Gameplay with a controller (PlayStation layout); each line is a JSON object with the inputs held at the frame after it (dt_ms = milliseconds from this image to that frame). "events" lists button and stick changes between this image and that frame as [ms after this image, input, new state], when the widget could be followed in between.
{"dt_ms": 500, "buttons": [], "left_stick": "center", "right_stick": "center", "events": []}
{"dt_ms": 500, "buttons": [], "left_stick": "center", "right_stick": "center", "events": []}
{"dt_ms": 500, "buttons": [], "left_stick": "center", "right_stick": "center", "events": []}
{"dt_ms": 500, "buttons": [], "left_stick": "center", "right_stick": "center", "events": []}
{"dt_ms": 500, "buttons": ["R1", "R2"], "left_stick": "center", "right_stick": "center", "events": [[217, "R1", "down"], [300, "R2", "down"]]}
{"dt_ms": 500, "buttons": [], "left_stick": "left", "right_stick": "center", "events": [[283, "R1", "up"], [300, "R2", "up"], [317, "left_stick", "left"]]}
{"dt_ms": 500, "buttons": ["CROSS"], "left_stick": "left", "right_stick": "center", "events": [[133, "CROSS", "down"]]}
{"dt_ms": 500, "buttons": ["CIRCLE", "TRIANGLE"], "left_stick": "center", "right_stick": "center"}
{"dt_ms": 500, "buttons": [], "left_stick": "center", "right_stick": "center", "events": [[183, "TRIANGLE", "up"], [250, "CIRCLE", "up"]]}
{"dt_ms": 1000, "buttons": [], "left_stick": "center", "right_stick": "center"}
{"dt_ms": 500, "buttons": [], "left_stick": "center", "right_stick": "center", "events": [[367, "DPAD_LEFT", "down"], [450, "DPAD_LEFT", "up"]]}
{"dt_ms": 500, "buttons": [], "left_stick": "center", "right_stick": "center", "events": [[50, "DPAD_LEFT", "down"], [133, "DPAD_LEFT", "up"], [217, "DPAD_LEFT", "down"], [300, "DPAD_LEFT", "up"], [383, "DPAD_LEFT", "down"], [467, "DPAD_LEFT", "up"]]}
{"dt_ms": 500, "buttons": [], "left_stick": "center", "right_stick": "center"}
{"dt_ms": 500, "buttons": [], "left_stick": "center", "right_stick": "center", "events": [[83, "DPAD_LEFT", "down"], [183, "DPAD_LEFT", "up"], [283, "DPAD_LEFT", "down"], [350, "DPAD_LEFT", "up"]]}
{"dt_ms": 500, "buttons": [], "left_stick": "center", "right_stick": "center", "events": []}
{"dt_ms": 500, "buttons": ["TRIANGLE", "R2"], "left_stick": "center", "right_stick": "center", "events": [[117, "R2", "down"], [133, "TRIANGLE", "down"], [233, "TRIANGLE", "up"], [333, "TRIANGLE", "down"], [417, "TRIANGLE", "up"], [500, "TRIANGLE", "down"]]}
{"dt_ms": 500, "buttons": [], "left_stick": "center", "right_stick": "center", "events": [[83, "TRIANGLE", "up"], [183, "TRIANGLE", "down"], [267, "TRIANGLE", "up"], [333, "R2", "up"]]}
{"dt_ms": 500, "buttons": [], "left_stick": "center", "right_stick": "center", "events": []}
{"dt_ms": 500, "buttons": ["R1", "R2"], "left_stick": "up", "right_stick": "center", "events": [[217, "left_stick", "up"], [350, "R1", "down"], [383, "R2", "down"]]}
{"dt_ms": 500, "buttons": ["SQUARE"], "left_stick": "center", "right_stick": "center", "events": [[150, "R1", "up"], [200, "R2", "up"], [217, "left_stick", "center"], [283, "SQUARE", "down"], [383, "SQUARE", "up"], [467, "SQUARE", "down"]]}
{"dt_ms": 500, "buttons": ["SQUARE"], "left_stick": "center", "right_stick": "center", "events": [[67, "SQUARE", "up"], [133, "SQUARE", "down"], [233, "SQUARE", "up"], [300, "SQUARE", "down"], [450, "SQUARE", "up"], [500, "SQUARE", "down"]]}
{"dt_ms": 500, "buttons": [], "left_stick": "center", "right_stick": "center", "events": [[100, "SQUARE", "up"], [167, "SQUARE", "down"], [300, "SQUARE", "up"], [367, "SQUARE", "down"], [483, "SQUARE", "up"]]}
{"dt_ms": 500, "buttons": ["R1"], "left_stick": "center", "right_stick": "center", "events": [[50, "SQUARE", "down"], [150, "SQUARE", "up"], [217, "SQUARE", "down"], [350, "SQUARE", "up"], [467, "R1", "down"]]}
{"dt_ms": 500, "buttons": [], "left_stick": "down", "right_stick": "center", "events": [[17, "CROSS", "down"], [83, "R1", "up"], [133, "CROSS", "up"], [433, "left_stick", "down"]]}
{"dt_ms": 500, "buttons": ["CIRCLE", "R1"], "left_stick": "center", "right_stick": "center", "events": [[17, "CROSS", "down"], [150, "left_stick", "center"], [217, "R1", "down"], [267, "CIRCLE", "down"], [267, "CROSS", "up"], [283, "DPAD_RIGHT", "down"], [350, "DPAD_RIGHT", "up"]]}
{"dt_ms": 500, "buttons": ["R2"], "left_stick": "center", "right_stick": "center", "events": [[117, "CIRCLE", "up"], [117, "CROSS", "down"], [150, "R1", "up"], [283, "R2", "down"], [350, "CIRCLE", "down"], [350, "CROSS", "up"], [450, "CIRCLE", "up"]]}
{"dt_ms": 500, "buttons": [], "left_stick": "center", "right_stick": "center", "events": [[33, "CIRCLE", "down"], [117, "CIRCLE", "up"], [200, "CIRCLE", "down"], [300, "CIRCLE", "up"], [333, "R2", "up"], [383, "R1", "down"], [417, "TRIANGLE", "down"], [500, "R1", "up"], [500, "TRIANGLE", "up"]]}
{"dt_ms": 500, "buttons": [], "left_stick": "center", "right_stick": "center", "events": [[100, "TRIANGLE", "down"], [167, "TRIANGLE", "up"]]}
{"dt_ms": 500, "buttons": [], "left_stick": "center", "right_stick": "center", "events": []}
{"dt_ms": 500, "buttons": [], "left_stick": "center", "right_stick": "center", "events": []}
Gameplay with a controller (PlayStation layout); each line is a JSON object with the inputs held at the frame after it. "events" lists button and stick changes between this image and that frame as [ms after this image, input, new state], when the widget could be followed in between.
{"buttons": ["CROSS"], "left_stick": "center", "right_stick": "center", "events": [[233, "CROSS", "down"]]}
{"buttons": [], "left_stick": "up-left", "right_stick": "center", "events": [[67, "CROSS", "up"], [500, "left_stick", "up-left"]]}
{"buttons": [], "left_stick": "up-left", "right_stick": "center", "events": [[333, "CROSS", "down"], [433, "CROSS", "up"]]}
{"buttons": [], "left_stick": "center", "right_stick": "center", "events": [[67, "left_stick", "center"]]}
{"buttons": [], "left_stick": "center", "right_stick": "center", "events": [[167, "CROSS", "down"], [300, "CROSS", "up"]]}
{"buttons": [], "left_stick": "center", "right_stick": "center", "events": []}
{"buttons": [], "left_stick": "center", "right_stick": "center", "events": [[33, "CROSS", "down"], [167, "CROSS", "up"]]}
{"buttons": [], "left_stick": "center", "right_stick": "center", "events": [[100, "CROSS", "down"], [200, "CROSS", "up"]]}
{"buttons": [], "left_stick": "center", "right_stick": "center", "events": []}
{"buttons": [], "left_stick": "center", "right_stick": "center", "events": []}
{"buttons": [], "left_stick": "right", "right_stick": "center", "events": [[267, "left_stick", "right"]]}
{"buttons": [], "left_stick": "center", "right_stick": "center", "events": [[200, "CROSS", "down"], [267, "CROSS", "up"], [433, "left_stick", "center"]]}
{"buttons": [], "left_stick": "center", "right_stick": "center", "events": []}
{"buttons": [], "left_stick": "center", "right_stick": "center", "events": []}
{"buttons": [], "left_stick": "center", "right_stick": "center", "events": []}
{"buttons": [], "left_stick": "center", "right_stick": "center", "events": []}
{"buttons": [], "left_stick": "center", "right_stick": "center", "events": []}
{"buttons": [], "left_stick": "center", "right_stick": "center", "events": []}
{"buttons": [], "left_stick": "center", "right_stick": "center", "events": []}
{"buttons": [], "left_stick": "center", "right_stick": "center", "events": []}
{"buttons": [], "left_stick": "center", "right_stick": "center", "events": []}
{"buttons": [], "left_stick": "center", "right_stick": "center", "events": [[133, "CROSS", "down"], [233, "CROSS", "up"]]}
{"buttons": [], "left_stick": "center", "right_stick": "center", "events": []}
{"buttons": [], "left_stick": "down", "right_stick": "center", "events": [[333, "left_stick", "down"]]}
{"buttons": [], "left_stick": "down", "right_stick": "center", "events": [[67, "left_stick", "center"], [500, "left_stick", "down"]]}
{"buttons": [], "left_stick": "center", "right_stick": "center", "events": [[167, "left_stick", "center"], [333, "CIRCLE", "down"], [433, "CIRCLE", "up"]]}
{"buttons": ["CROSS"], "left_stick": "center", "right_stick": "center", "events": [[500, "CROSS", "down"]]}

+++++

(PROBLEM TO SOLVE) Lines holding "state" in the material above are to be reported.

(WRITTEN REPLY)
Gameplay with a controller (PlayStation layout); each line is a JSON object with the inputs held at the frame after it (dt_ms = milliseconds from this image to that frame). "events" lists button and stick changes between this image and that frame as [ms after this image, input, new state], when the widget could be followed in between.
Gameplay with a controller (PlayStation layout); each line is a JSON object with the inputs held at the frame after it. "events" lists button and stick changes between this image and that frame as [ms after this image, input, new state], when the widget could be followed in between.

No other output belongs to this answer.